October 11, 2010
Obstacles On The Road To Health Care Nirvana
By Michael D. Shaw
There was a fair amount of response to last week’s “Dealing With Obesity” article. Some readers focused strictly on the obesity issue, while others commented on how this problem affects our efforts to reform health care.
One of my colleagues—a recently retired physician, whose practice ran the gamut from wealthy entertainment industry types to more humble folks on fixed incomes—offered these observations:
Obesity seems to be largely an American problem. Sadly, most suggestions for eliminating this health-compromising entity are basically ineffective. One must realize that many fat people eat even though they are not hungry in the least. All diet plans, exercise, and stomach-altering surgeries fail in the long run. I have had patients who have gone through all of these, and I have never seen a 100 percent “cure.”

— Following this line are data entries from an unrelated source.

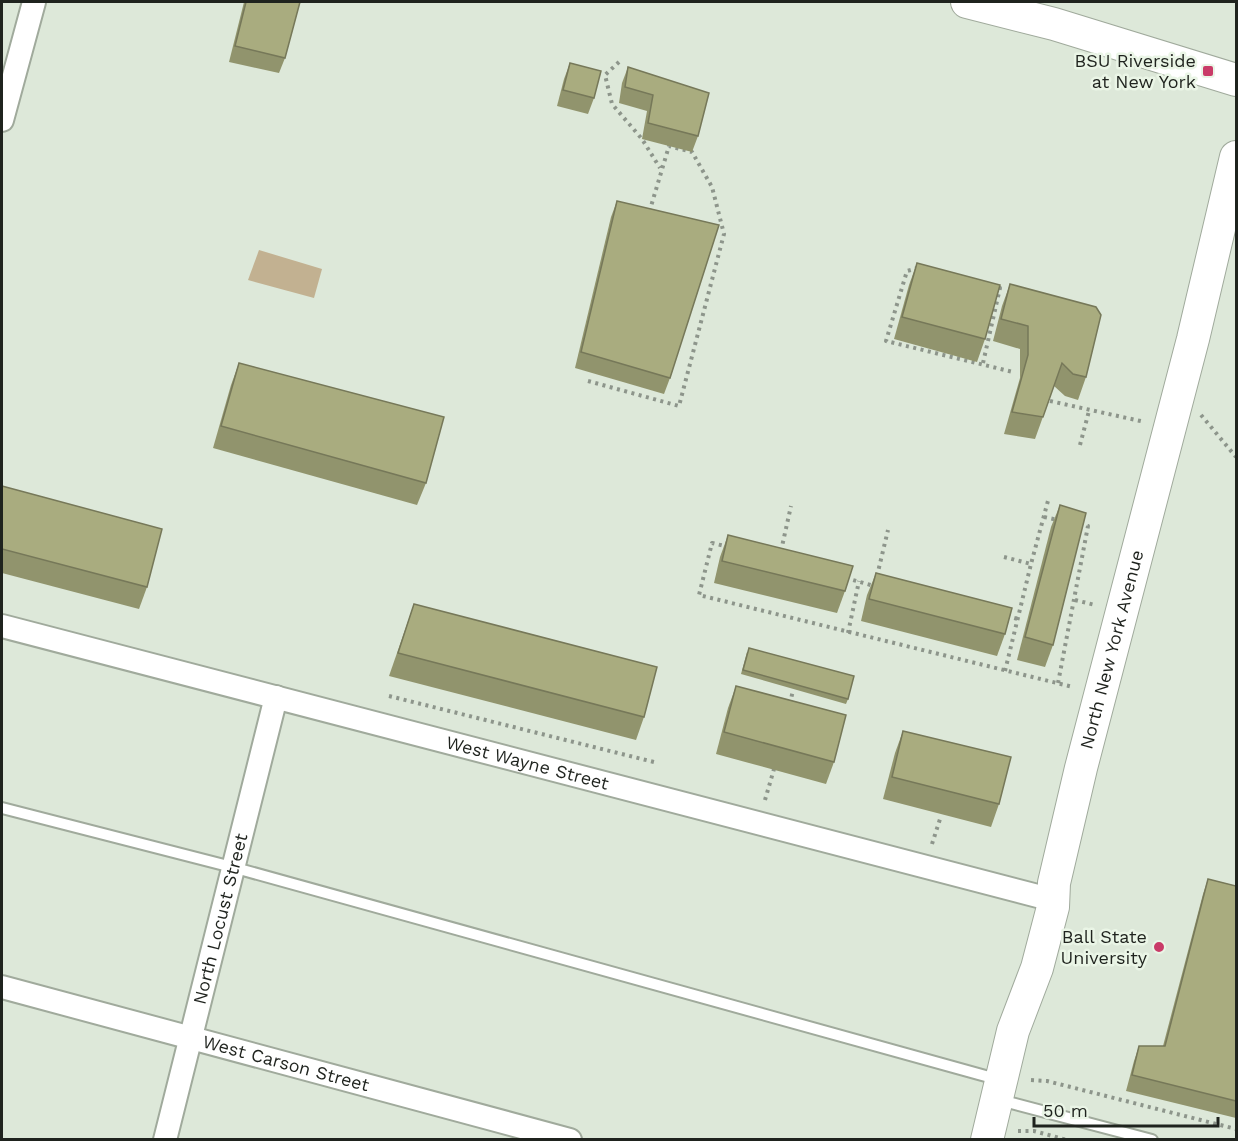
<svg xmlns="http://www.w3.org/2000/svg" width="1238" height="1141" font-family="'Work Sans',sans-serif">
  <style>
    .green { fill: #c2b191 }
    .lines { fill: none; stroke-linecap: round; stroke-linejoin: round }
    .lane-casing { stroke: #a0aa9c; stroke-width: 14 }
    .street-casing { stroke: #a0aa9c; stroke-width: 26 }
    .secondary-casing { stroke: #a0aa9c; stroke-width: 34 }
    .path { stroke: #8d958b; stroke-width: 4; stroke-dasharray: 3 4.5; stroke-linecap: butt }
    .lane { stroke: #fff; stroke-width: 10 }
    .street { stroke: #fff; stroke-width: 22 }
    .secondary { stroke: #fff; stroke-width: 32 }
    .wall { fill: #91946d }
    .building { fill: #a9ac7f; stroke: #767859; stroke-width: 1.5 }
    .poi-dot { fill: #c93b68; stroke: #eaf5e6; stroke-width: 2 }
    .labels { text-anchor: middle; stroke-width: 5; stroke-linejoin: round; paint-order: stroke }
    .poi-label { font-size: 18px; fill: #1f231e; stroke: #eaf5e6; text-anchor: end }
    .street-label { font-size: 18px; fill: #1f231e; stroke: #eaf5e6 }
  </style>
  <rect width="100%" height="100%" fill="#dde8d9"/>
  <path class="green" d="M259 250 322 269 314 298 248 280Z"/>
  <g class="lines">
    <g class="lane-casing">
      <g id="lane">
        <path d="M2 808 232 867 1000 1080"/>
        <path d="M1000 1100 1152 1140"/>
      </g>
    </g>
    <g class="street-casing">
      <g id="street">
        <path d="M2 120 34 2"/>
        <path id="s1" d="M2 626 1053 900"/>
        <path id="s2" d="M2 987 570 1140"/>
        <path id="s3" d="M165 1140 276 697"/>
      </g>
    </g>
    <g class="secondary-casing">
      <g id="secondary">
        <path d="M967 2 1054 24 1236 80"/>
        <path id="s4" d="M987 1140 1013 1031 1037 968 1053 907 1054 883 1081 768 1193 339 1236 157"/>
      </g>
    </g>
    <g class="path">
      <path d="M619 62 605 75 612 104 642 139 660 168"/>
      <path d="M918 268 907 271 886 341 1013 372"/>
      <path d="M983 363 1000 288 995 287"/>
      <path d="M588 381 679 406 724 234 712 187 692 152 669 146 649 213"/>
      <path d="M1050 401 1145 422"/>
      <path d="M1201 415 1236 457"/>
      <path d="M1080 445 1089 411"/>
      <path d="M1044 517 1058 520"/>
      <path d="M729 547 712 543 699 595 1073 687"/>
      <path d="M781 551 791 506"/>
      <path d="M1004 557 1031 564 1049 497"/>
      <path d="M877 576 888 530"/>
      <path d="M846 578 874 586"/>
      <path d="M1075 600 1095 605"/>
      <path d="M1007 616 1018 619"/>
      <path d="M848 633 859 581"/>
      <path d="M1005 671 1031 564"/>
      <path d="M1058 683 1088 526 1080 524"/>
      <path d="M389 696 658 763"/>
      <path d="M790 704 793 690"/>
      <path d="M765 800 774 769"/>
      <path d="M932 844 941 816"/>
      <path d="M1031 1080 1047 1081 1236 1129"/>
      <path d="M1018 1131H1034L1067 1140"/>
    </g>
    <use href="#lane" class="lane"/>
    <use href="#street" class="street"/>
    <use href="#secondary" class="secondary"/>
  </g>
  <g class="wall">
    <path d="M244 2H300L285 58 279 73 229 62Z"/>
    <path d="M570 63 594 98 588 114 557 106 564 79Z"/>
    <path d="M628 67 698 136 692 152 642 139 647 111 619 103 622 83Z"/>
    <path d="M617 201 670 378 664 394 575 368 611 217Z"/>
    <path d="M917 263 985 339 977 362 894 339 909 285Z"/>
    <path d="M1010 284 1086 377 1078 400 1065 396 1054 386 1035 439 1004 434 1020 378V349L993 341 1002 306Z"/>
    <path d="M239 363 426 483 417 505 213 448 231 385Z"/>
    <path d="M2 486 147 587 139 609 2 573Z"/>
    <path d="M1060 505 1053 645 1045 667 1017 660 1051 527Z"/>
    <path d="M728 535 845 591 837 613 714 583 720 557Z"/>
    <path d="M876 573 1005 634 997 656 861 621 867 595Z"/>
    <path d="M414 604 644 717 636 740 389 676Z"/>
    <path d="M747 652 848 699 846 704 741 674Z"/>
    <path d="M736 686 834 762 826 784 716 754 728 708Z"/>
    <path d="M903 731 999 804 991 827 883 799 895 753Z"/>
    <path d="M1208 879 1236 886V1118L1126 1091 1134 1061 1139 1046H1163L1203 894Z"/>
  </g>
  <g class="building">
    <path d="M246 2H300L285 58 235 46Z"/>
    <path d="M570 63 601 71 594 98 563 90Z"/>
    <path d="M628 67 709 93 698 136 648 123 653 95 625 87Z"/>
    <path d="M617 201 719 225 670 378 581 352Z"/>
    <path d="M917 263 1000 285 985 339 902 317Z"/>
    <path d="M1010 284 1096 307 1101 315 1086 377 1073 374 1062 363 1043 417 1012 412 1028 355V326L1001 319Z"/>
    <path d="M239 363 444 417 426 483 221 426Z"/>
    <path d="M2 486 162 529 147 587 2 549Z"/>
    <path d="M1060 505 1086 513 1053 645 1025 637Z"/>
    <path d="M728 535 853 566 845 591 722 561Z"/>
    <path d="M876 573 1012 608 1005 634 869 599Z"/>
    <path d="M414 604 657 667 644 717 398 653Z"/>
    <path d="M749 648 854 676 848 699 743 670Z"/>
    <path d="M736 686 846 715 834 762 724 732Z"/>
    <path d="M903 731 1011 757 999 804 892 777Z"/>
    <path d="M1208 879 1236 886V1101L1132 1075 1139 1046H1165Z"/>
  </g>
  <g class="poi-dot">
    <rect x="1202" y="65" width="12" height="12" rx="3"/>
    <circle cx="1159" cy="947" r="6"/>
  </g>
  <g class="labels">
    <g class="poi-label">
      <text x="1196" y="67">BSU Riverside<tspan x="1196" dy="21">at New York</tspan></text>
      <text x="1147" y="943">Ball State<tspan x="1147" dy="21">University</tspan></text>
    </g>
    <g class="street-label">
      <text dy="6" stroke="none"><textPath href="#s4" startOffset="507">North New York Avenue</textPath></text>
      <text dy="6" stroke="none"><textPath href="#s1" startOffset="543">West Wayne Street</textPath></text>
      <text dy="6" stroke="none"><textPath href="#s3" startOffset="228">North Locust Street</textPath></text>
      <text dy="6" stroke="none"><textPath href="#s2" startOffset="294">West Carson Street</textPath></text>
    </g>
  </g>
  <rect width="1238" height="1141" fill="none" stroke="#1f231e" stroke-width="6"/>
  <path d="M1034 1117v9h184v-9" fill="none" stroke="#1f231e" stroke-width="3"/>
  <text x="1043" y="1117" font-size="18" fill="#1f231e" stroke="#eaf5e6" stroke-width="4.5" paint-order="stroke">50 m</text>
</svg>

Of course, severe starvation “works,” until the patient starts eating again, or succumbs to such a radical approach.
We should concentrate on the psychological motivation behind compulsive eating. Over the years, I have asked my morbidly obese patients what they see when they look in the mirror. Far too often, female patients would tell me things like “I see a gorgeous, voluptuous woman.” Many of the men will deny that they are fat, and respond that they are simply “big” like a football player or world class weight lifter.
As important as controlling obesity might be in improving health care, there are certainly other issues…
Fundamentally, what we refer to as “health care” is really disease care. There are two main reasons behind this, albeit one flows from the other. In the dominant allopathic medicine model—although this is even more true of classic homeopathy—the overwhelming influence is on treating and curing symptoms. Prevention is at best a secondary concern.
More than that, there are few billable procedures that qualify as “preventive,” beyond various diagnostic tests. Consequently, there is almost no money in prevention. However, it gets even worse.
Some years ago, a friend of mine was involved with a unique corporate wellness training program, that he wanted to bring to the federal government. Senior officials, involved with Medicare administration, had expressed interest, but to get this moving would require congressional approval. So, my friend set up a meeting with a key member of Congress.
The member seemed impressed, and then asked him, “Would this increase longevity?” My friend replied that he was not making that claim. The member acknowledged that, but wondered if this program—deployed on a large scale—could affect longevity. What did my friend think?
My friend answered with a guarded “Yes.” The member quickly responded: “Well then, it will never fly. What we would save in Medicare reimbursements would be more than made up for with increased Social Security payments.” Or, as the old joke goes: What’s more important, fiscal health or physical health?
Another largely American phenomenon that is most destructive to good health is stress. We put undue pressure our ourselves from the youngest age to achieve this grade, that award, or some other sundry distinction. The double whammy here is that most of this is based on outdated models.
We hear more frequently about the 4.0 Ivy graduate who can’t find a job that remotely meets his expectations. So, where does that leave everyone else? Back when the old “ticket-punch” models for success actually worked, there was a pot of gold at the end of the rainbow, so to speak. Now, there is much less of a guarantee, so the payoff for all that stress could just be depression!
Finally, it is long past time for America to reflect on what it truly wants in health care. Surely, there is more to this than just having someone else pay for it.